━━━ DATA TO EXAMINE

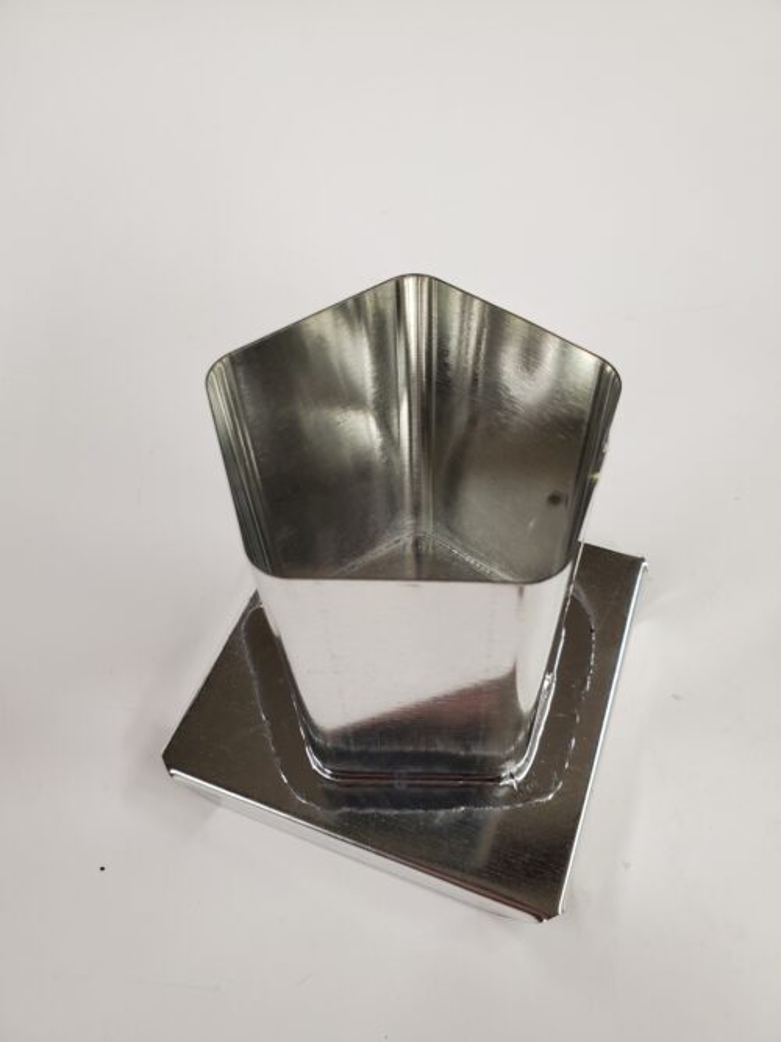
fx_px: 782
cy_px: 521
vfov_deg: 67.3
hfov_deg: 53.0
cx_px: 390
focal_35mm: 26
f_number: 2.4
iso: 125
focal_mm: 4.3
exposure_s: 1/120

━━━━━━
━━━ DATA TO EXAMINE

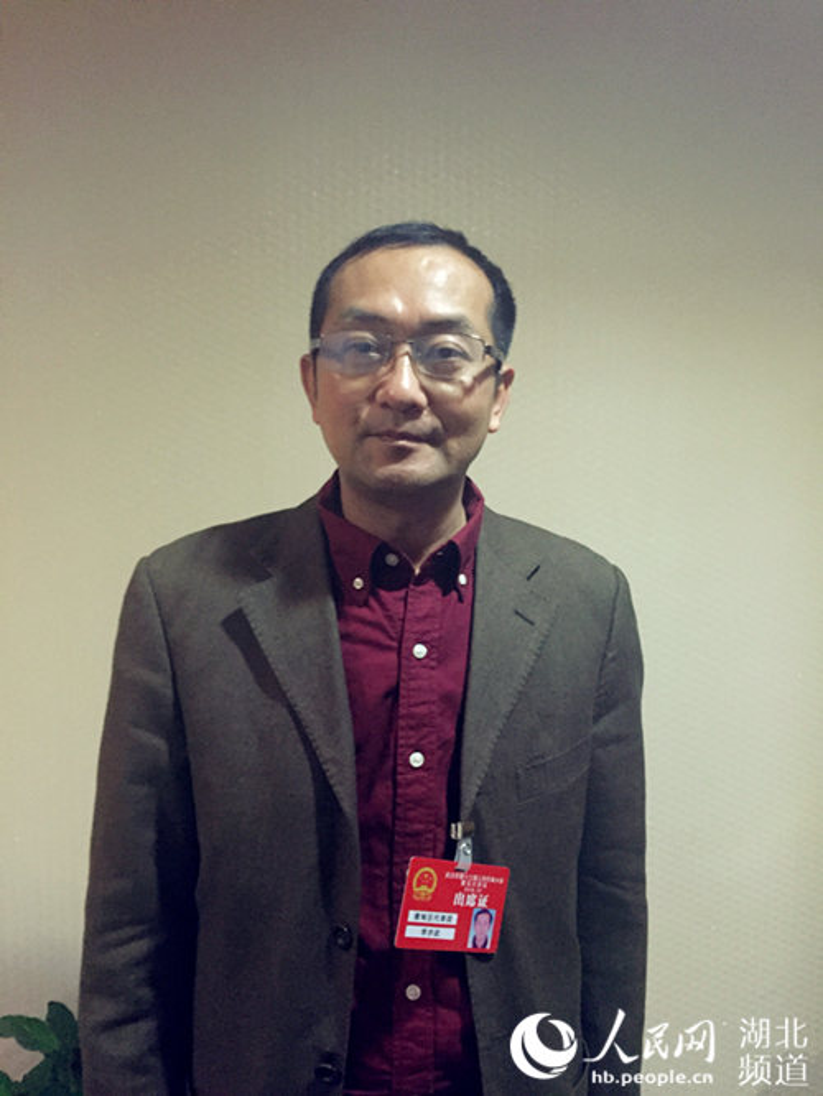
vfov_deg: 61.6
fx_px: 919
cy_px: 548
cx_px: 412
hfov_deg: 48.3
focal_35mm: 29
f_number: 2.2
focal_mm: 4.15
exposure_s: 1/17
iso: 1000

━━━━━━

THE PROBLEM:
In the listing above, find the line containing "hfov_deg: 53.0" and the line containing "exposure_s: 1/120", then quote both, plus every line between them, exactly as written.

RESPONSE BOX:
hfov_deg: 53.0
cx_px: 390
focal_35mm: 26
f_number: 2.4
iso: 125
focal_mm: 4.3
exposure_s: 1/120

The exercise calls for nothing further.